America’s revival will take years: Fed Reserve

By Arun Kumar, IANS
Wednesday, November 24, 2010

WASHINGTON - America’s central bank has slashed its outlook for the US economy projecting that jobless rate could exceed 8 percent for two more years and it could take several years for the economy to return to health.

According to minutes from the Federal Reserve’s Nov 3 meeting released Tuesday, more than half of the central bank’s policymakers thought it would take about five or six years for unemployment, growth and inflation to return to more normal levels.

Other Fed members warned the full recovery could take even longer than that.

The much weaker forecast is the major reason that policymakers decided earlier this month to announce a plan to try and jumpstart growth by pumping an additional $600 billion into the economy through the purchase of long-term bonds, according to CNNMoney..

That plan, known as quantitative easing, has been criticised by several economists, politicians and foreign central bank officials.

The Fed now expects the economy to grow between 2.4 percent to 2.5 percent this year, compared to an earlier forecast of growth between 3.0 percent and 3.5 percent.

The Commerce Department reported Tuesday that the economy grew at a 2.5 percent rate in the third quarter, up from 1.7 percent in the second quarter but well below the increase of 3.7 percent in the first three months of the year.

The Fed also trimmed its 2011 forecast to growth of between 3 percent and 3.6 percent.

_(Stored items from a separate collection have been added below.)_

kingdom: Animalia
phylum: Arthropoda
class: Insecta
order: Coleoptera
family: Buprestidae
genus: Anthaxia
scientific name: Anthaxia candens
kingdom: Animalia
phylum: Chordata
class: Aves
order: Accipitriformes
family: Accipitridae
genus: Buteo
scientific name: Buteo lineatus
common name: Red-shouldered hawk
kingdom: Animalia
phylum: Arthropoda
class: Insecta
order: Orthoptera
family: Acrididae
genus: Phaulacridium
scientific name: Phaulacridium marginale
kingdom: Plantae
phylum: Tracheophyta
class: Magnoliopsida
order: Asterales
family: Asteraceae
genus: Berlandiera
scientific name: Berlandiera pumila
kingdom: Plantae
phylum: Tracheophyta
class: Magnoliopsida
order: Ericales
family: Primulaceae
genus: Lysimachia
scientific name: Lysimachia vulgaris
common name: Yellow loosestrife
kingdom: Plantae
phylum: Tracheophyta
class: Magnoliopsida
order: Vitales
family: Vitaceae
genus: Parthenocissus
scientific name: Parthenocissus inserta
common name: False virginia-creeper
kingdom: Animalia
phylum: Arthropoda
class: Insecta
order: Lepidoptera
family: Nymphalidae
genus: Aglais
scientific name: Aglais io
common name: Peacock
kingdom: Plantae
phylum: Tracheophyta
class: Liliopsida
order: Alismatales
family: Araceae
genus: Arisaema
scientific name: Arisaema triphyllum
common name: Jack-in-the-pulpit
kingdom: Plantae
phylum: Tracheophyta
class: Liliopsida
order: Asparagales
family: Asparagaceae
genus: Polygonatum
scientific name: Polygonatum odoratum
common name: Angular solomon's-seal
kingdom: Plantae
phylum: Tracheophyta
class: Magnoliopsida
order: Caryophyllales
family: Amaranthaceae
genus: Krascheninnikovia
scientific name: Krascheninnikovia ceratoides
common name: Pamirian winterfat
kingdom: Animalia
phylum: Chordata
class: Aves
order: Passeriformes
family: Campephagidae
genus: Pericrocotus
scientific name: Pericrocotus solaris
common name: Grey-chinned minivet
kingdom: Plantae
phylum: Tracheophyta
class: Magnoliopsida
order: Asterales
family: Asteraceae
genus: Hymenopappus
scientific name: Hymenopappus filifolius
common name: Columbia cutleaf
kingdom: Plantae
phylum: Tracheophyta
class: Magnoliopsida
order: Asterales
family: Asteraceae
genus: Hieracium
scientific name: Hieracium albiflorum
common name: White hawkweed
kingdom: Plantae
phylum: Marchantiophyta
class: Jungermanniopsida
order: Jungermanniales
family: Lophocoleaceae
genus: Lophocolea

Its earlier estimate was for growth of 3.5 percent to 4.2 percent.

The central bank also said the unemployment rate is now expected to average out between 9.5 percent and 9.7 percent this year. The jobless rate was 9.6 percent in October.

The Fed now forecasts unemployment will only fall to between 8.9 and 9.1 percent in 2011 and drop to between 6.9 and 7.4 percent by 2013. The unemployment rate was 4.6 percent in 2007, the last year before the recession.

The central bank also maintained that inflation should not be a problem for the foreseeable future. Prices for consumer goods are expected to rise a little faster than in the Fed’s previous estimate, but still well less than 2 percent through at least 2012.

The Fed has stated that price increases are now judged to be too low to maintain its goal of price stability. But some policymakers at the Fed have expressed concern that the steps the central bank is taking to stimulate growth could lead to higher inflation down the road.